■ **Exercise requirements**: Return all of the material, keeping each line exactly as it is.

════

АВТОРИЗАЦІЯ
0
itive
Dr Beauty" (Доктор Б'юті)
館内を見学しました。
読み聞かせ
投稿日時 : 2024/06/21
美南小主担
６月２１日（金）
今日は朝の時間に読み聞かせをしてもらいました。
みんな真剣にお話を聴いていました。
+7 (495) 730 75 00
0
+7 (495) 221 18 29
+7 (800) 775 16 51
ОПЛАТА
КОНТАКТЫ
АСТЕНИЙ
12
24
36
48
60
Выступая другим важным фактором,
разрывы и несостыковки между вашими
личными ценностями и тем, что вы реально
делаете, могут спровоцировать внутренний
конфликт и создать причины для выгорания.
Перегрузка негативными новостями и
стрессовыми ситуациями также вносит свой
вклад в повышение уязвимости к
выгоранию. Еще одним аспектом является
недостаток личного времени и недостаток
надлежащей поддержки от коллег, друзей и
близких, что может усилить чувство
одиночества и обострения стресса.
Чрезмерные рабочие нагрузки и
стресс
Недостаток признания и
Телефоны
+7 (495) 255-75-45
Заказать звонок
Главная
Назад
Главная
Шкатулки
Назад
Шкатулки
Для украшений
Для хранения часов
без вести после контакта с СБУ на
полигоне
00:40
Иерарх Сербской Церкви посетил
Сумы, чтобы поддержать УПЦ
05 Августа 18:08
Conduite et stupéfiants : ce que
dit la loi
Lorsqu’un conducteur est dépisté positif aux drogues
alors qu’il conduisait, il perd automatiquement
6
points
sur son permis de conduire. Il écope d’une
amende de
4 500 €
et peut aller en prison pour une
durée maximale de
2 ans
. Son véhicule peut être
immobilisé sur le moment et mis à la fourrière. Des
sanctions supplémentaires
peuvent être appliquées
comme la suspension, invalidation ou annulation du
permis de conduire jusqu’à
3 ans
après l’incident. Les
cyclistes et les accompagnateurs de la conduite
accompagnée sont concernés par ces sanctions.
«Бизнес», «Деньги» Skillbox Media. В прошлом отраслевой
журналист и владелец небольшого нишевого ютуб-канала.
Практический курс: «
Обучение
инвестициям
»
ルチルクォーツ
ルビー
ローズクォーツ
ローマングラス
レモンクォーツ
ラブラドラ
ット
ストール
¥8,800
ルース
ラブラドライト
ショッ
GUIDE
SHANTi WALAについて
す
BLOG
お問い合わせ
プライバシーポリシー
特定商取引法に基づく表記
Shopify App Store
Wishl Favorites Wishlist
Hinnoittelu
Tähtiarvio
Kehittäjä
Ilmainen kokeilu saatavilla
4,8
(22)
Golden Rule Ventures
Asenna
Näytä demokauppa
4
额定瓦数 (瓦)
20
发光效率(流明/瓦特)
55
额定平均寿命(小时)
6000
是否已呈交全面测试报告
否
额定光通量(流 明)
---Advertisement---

════

■ **Output for this task**:
АВТОРИЗАЦІЯ
0
itive
Dr Beauty" (Доктор Б'юті)
館内を見学しました。
読み聞かせ
投稿日時 : 2024/06/21
美南小主担
６月２１日（金）
今日は朝の時間に読み聞かせをしてもらいました。
みんな真剣にお話を聴いていました。
+7 (495) 730 75 00
0
+7 (495) 221 18 29
+7 (800) 775 16 51
ОПЛАТА
КОНТАКТЫ
АСТЕНИЙ
12
24
36
48
60
Выступая другим важным фактором,
разрывы и несостыковки между вашими
личными ценностями и тем, что вы реально
делаете, могут спровоцировать внутренний
конфликт и создать причины для выгорания.
Перегрузка негативными новостями и
стрессовыми ситуациями также вносит свой
вклад в повышение уязвимости к
выгоранию. Еще одним аспектом является
недостаток личного времени и недостаток
надлежащей поддержки от коллег, друзей и
близких, что может усилить чувство
одиночества и обострения стресса.
Чрезмерные рабочие нагрузки и
стресс
Недостаток признания и
Телефоны
+7 (495) 255-75-45
Заказать звонок
Главная
Назад
Главная
Шкатулки
Назад
Шкатулки
Для украшений
Для хранения часов
без вести после контакта с СБУ на
полигоне
00:40
Иерарх Сербской Церкви посетил
Сумы, чтобы поддержать УПЦ
05 Августа 18:08
Conduite et stupéfiants : ce que
dit la loi
Lorsqu’un conducteur est dépisté positif aux drogues
alors qu’il conduisait, il perd automatiquement
6
points
sur son permis de conduire. Il écope d’une
amende de
4 500 €
et peut aller en prison pour une
durée maximale de
2 ans
. Son véhicule peut être
immobilisé sur le moment et mis à la fourrière. Des
sanctions supplémentaires
peuvent être appliquées
comme la suspension, invalidation ou annulation du
permis de conduire jusqu’à
3 ans
après l’incident. Les
cyclistes et les accompagnateurs de la conduite
accompagnée sont concernés par ces sanctions.
«Бизнес», «Деньги» Skillbox Media. В прошлом отраслевой
журналист и владелец небольшого нишевого ютуб-канала.
Практический курс: «
Обучение
инвестициям
»
ルチルクォーツ
ルビー
ローズクォーツ
ローマングラス
レモンクォーツ
ラブラドラ
ット
ストール
¥8,800
ルース
ラブラドライト
ショッ
GUIDE
SHANTi WALAについて
す
BLOG
お問い合わせ
プライバシーポリシー
特定商取引法に基づく表記
Shopify App Store
Wishl Favorites Wishlist
Hinnoittelu
Tähtiarvio
Kehittäjä
Ilmainen kokeilu saatavilla
4,8
(22)
Golden Rule Ventures
Asenna
Näytä demokauppa
4
额定瓦数 (瓦)
20
发光效率(流明/瓦特)
55
额定平均寿命(小时)
6000
是否已呈交全面测试报告
否
额定光通量(流 明)
---Advertisement---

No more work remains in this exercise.